Kevin Poireault
While most people won’t be surprised to hear that China is investing heavily in cybersecurity, the extent of the country’s cyber power could be more significant than anyone would imagine.
According to Christopher Wray, director of the FBI, China already has a more extensive hacking program than every other major nation combined.
During his talk at the Mandiant mWISE conference on September 18, Wray gave an order of magnitude he previously presented to the US Congress in April 2023: “The Chinese cyber power is bigger than the rest of the world combined. If each of the FBI's cyber agents and intelligence analysts focused on China exclusively, Chinese hackers would still outnumber the US cyber personnel by at least 50 to 1."
According to Sandra Joyce, Mandiant head of global intelligence, these figures are not so surprising given how sophisticated some Chinese threat actors have become. Speaking with Infosecurity, she said that “while they started with noisy, easily detectable spear-phishing campaigns that put them in a tier 2 or tier 3 category in the 1990s and 2000s, most Chinese APTs are now top tier without a doubt.

→ **DATA BLOCK**
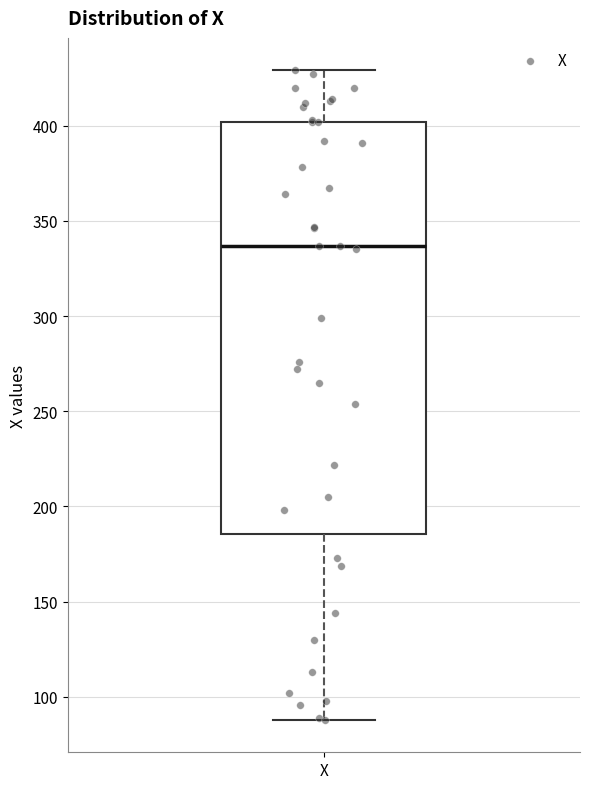

Transcribe this box plot: give where the median line is, the range the box spans, and where the two whiskers end, as read against the y-axis. The values are not printed on the chart, so give them approximately, as read against the axis.

median 335, box 185 to 400, whiskers 90 to 430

→ **EXERCISE DIRECTIONS**
Decide whether each statement agrees with the article on China's hacking program, answering yes or no and quoting the words of the article that settle it: (a) Wray spoke at the Mandiant mWISE conference on September 18; (b) Wray said Chinese hackers outnumber US cyber personnel by at least 100 to 1; (c) Sandra Joyce said most Chinese APTs still belong in a tier 2 or tier 3 category. The data has no connection to the text.

→ **RESPONSE TO THIS EXERCISE**
(a) Yes: "During his talk at the Mandiant mWISE conference on September 18"
(b) No: "Chinese hackers would still outnumber the US cyber personnel by at least 50 to 1"
(c) No: "most Chinese APTs are now top tier without a doubt"